As the times have evolved, so too has the book. At 35, I’m among the last known males in America in my demographic not to have high definition hardcore porn at my fingertips. I am a relic who still thinks of a horn-nosed Muppet when I hear the word Gonzo and director of photography when I hear the word DP. The most pornography I ever consumed as a kid was a stash of rained-on Playboys someone had discarded in the bird sanctuary behind my house. The paper, thin to begin with but weathered to dissolution, disintegrated with every touch. Spreads could be seen only once. It was an early lesson in impermanence. But over the years, Joannides has seen pornography’s bizarre aesthetics befuddle generations of already hopeless boys. “I try to write from a point from someone who doesn’t remember the world before hard core porn,” says Joannides, who devotes a lot of space explaining that sex in real life is as close to sex in porn as romanesco is to a fire hydrant.
Another recent addition is the chapter on consent. “No one wants to see himself as a rapist,” he writes, “but if you have pressured a woman to have sex when she didn’t want to have sex, it could be rape.” Joannides, who addresses this chapter almost entirely to straight males, always thought about consent but in the last four or five editions, began to express it explicitly. “The two-headed monster of sex education is porn and abstinence,” he complains, “and neither address consent at all.”
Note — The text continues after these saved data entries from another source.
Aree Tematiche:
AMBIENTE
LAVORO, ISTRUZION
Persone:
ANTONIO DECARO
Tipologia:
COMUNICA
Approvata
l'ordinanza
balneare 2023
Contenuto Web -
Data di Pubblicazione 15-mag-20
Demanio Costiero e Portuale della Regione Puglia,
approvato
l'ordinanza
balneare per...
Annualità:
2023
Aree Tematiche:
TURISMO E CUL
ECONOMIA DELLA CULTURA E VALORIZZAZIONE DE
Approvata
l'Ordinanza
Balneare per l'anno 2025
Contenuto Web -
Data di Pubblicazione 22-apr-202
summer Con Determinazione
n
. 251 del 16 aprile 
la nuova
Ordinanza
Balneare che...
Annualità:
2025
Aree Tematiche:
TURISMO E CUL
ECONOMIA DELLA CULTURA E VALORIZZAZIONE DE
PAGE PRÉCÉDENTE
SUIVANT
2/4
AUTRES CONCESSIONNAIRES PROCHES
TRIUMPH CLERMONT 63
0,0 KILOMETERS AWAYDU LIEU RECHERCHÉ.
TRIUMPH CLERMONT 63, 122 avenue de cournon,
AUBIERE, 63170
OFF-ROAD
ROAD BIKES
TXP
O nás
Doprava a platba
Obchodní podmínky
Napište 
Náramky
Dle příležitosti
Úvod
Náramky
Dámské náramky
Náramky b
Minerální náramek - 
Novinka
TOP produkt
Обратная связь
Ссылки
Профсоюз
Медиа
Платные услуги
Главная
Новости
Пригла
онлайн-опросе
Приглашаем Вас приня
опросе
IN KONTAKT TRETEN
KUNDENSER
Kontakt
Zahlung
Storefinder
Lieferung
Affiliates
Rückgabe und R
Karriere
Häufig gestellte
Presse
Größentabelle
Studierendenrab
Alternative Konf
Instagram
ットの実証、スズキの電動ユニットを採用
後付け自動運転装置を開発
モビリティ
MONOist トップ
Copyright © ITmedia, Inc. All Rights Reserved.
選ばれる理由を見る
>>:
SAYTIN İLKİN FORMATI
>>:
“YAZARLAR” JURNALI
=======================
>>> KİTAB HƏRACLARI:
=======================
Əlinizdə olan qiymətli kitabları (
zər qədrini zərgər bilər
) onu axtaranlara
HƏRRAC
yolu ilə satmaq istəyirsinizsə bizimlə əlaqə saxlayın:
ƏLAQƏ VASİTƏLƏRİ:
Acknowledging that perhaps books are a thing of the past—“With the competition now being free porn, kick-ass video games, and Netflix, I’m not so sure books stand a chance!”—he’s been teaching himself Adobe After Effects and creating a YouTube channel that will feature weekly sex ed videos with a talking llama named Bob. Other than that, he’s constantly revising his book, preparing a 10th edition, updating his website, watching the elk move across his land, feeding his llamas, walking his dogs, and living by his own advice, namely, “Enjoy the shit outta yourself.”